Our understanding of time has similarly been completely transformed.  Up to the early 20th century, the scientific consensus was that the universe had always existed.  Now we know that the universe and time itself had a beginning.

In the last few years, we have learned more counterintuitive things.  We have learned that the standard model of particle physics that describes all known particles accounts for only about 5% of the energy and mass of the universe.  The rest is composed of “dark matter” (27%) and “dark energy” (68%).  In other words, 95% of the universe is in a form we don’t understand.

All of this is humbling. As far as we’ve come, we have no brighter prospects for a “theory of everything” than Isaac Newton, who said, “I seem to have been only like a boy playing on the seashore,…whilst the great ocean of truth lay all undiscovered before me.”

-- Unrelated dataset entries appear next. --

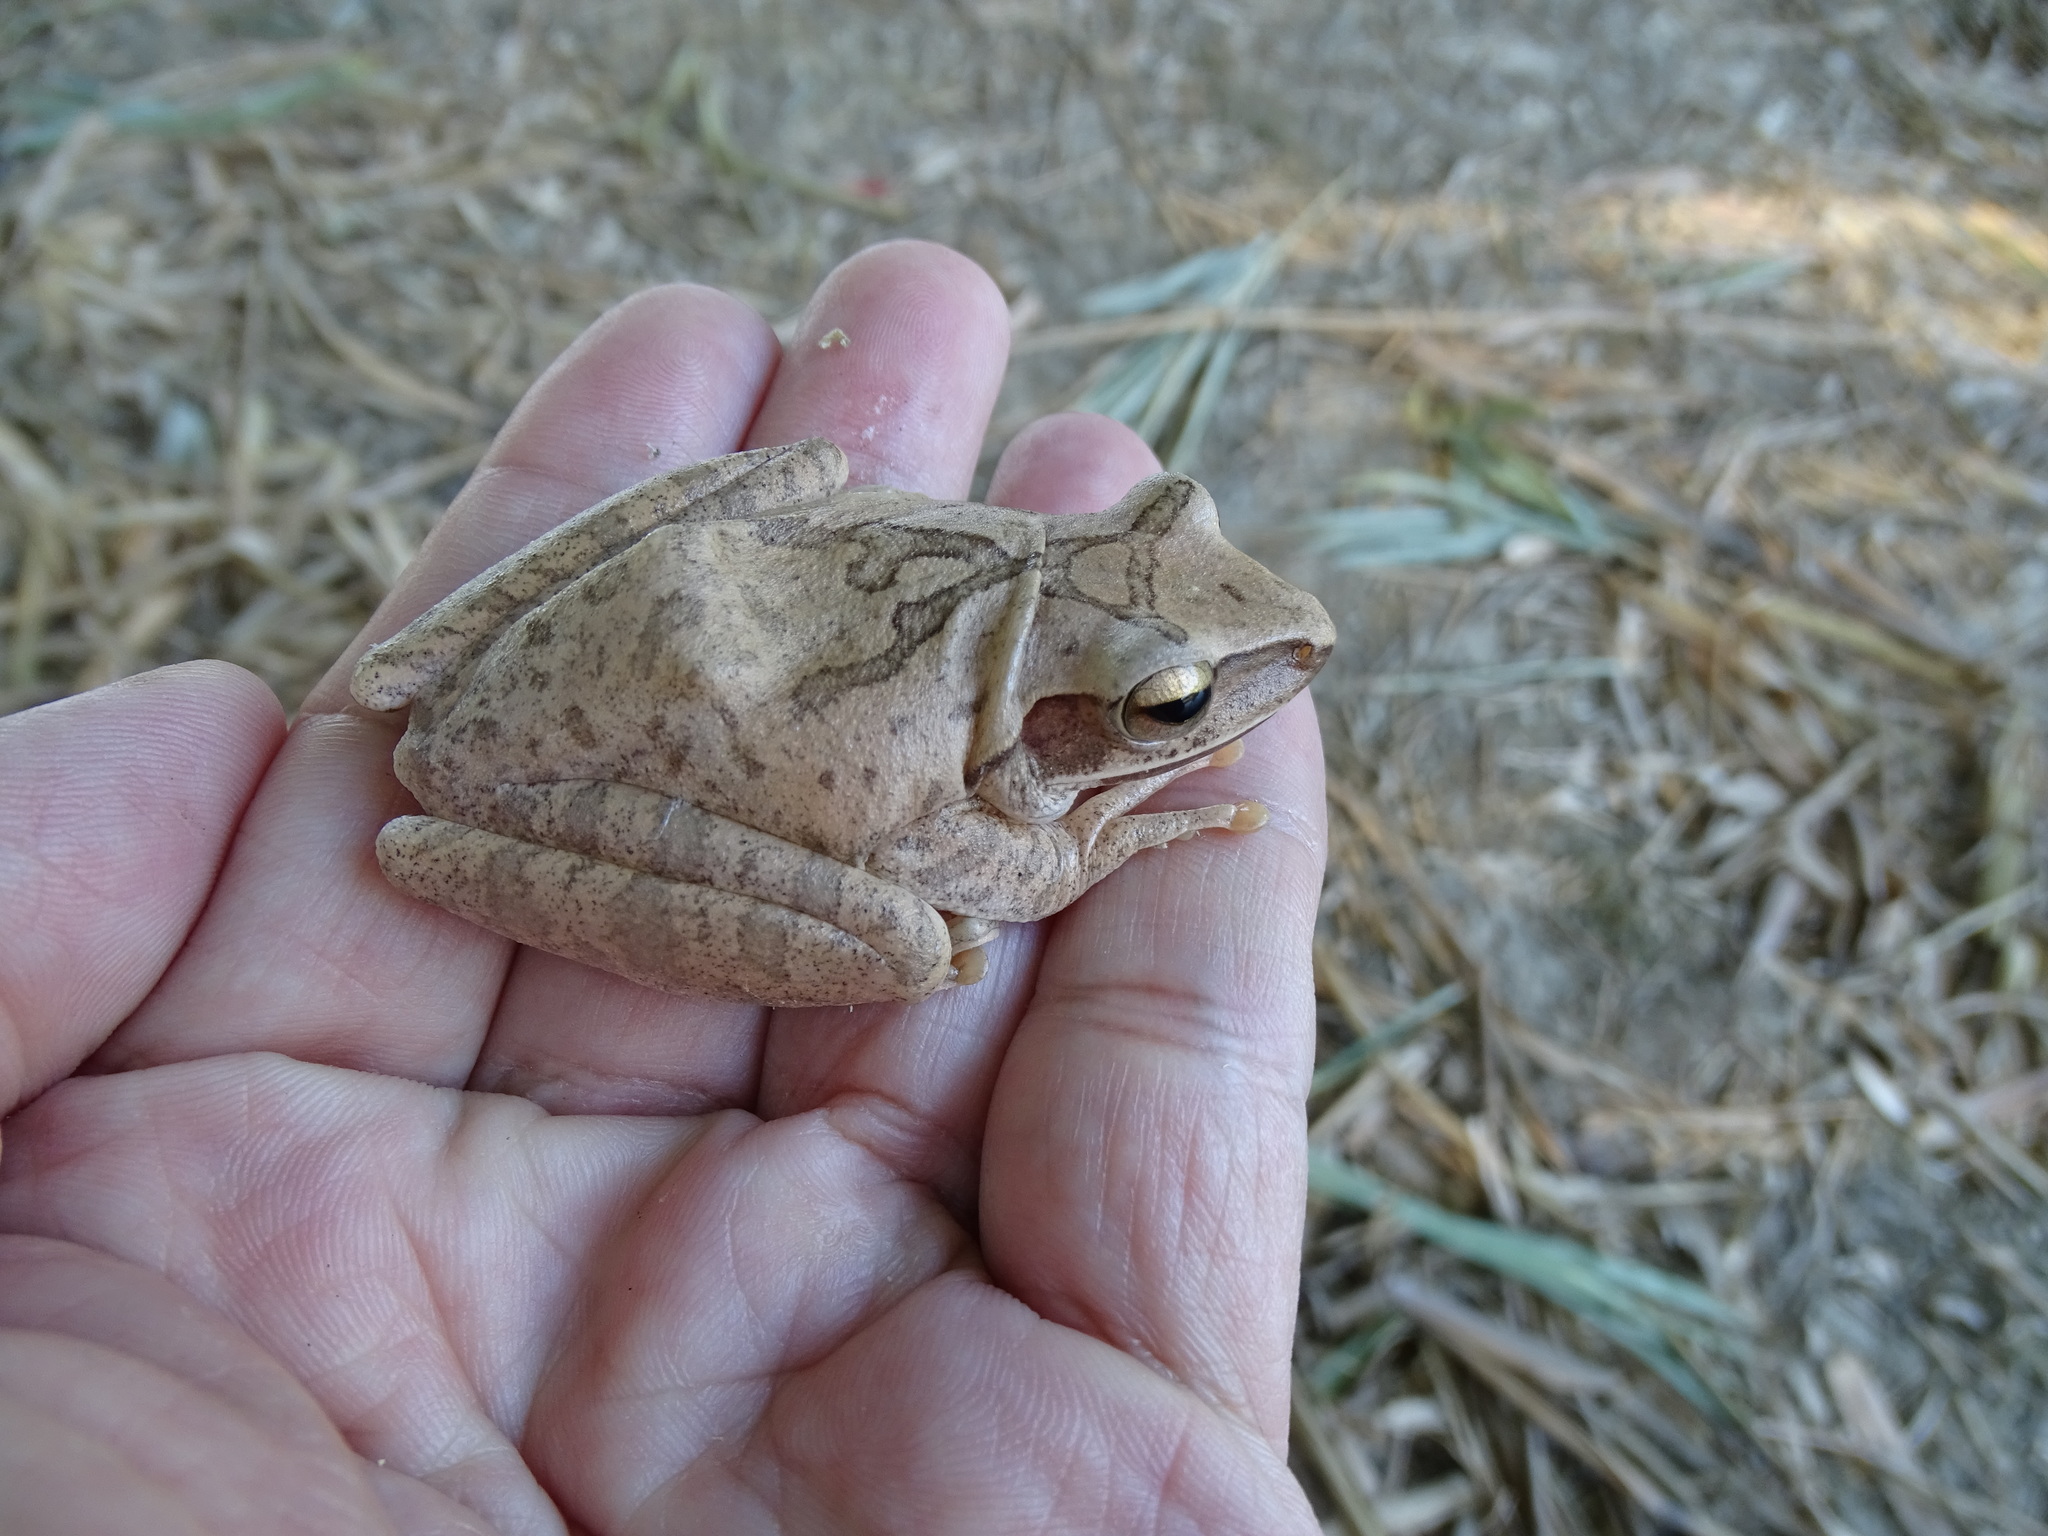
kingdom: Animalia
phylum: Chordata
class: Amphibia
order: Anura
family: Rhacophoridae
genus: Polypedates
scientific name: Polypedates megacephalus
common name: Hong kong whipping frog
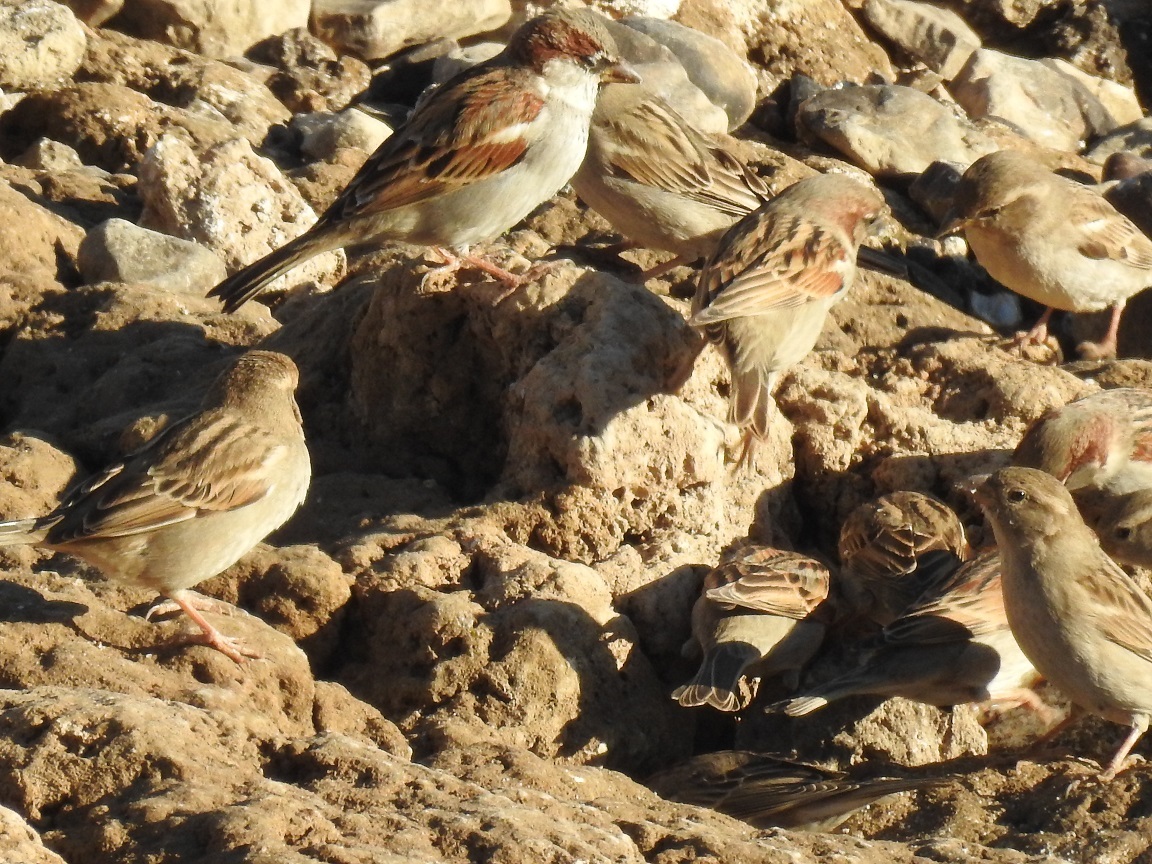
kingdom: Animalia
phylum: Chordata
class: Aves
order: Passeriformes
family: Passeridae
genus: Passer
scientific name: Passer domesticus
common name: House sparrow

It’s the questions that must be embraced, and not embraced once in a book for all time, but embraced in our hearts and communities again and again, throughout our lives. We focus on the answers but they come and go. The answers that make sense in one season of life can make little sense in the next, and the answers that are intuitive for one person are realised only with great struggle by another. The questions themselves present the path toward growth; toward community; toward a realisation of an insight or choice that can bring peace to who we are and wholeness to the world. And even the answers that bear those gifts may change over time. They likely will, and probably should as our lives move through different seasons.

What life means at 25 is different than what life means at 75. It kind of has to be. We should expect those answers to be different, and the only catechism that can really guide us is the catechism of one another, the living catechism of community and life together; of our various answers sung together in a common song.

In my search to know everything about not knowing… I came across a reflection by Christopher Goodchild in his book Unclouded by Longing that I would like to conclude with.
It gives us a unique view of the gift of not knowing through the eyes of someone on the autism spectrum:

Letting go of trying to work everything out in your head can lead you directly into the most sublime mystery of all. Your heart. Your true Self. To open yourself to this mystery, you will often have to pass through the discomfort of the rational mind simply ‘not knowing’.

What at first might seem like an impending breakdown can easily become a profound breakthrough. This is beautifully conveyed in ‘The Real Work’ by Wendell Berry:

“It may be that when we no longer know what to do we have come to our real work, and that when we no longer know which way to go we have begun our real journey. The mind that is not baffled is not employed. The impeded stream is the one that sings.”

The emotional distress that often accompanies losing your direction in life cannot be glamorised nor underestimated, when you are unable to come up with a rational solution to your predicament. However, it is true to say that one of the greatest gifts you have received in this life is the gift of desperation directly linked to the rational mind not coming up trumps.

In many ways ‘being’ in uncertainty and mystery is a necessary rite of passage you must go through in order to enter into the heart of what it means to be most alive. It is a vocational calling for you to invite the unfamiliar. In living your life in this way you surrender into something greater, your perceptions are stretched, as is your imagination — pushing the boundaries of what is unknown and unforeseen.

The breakthrough experience, whereby you move from lost to found, is exhilarating. The attachment to the small self is loosened, and an infinitely larger, more expansive Self is glimpsed. It is here, in these glimpses that a startling new landscape, or perhaps a radically new way of seeing, is opened up within you. Here the words of Jesus come to mind, ‘For those who want to save their life will lose it, and those who lose their life for my sake will find it.’

To embrace the gift of not knowing is to embark on one of the greatest adventures, and one that if fully entered into will change your life forever.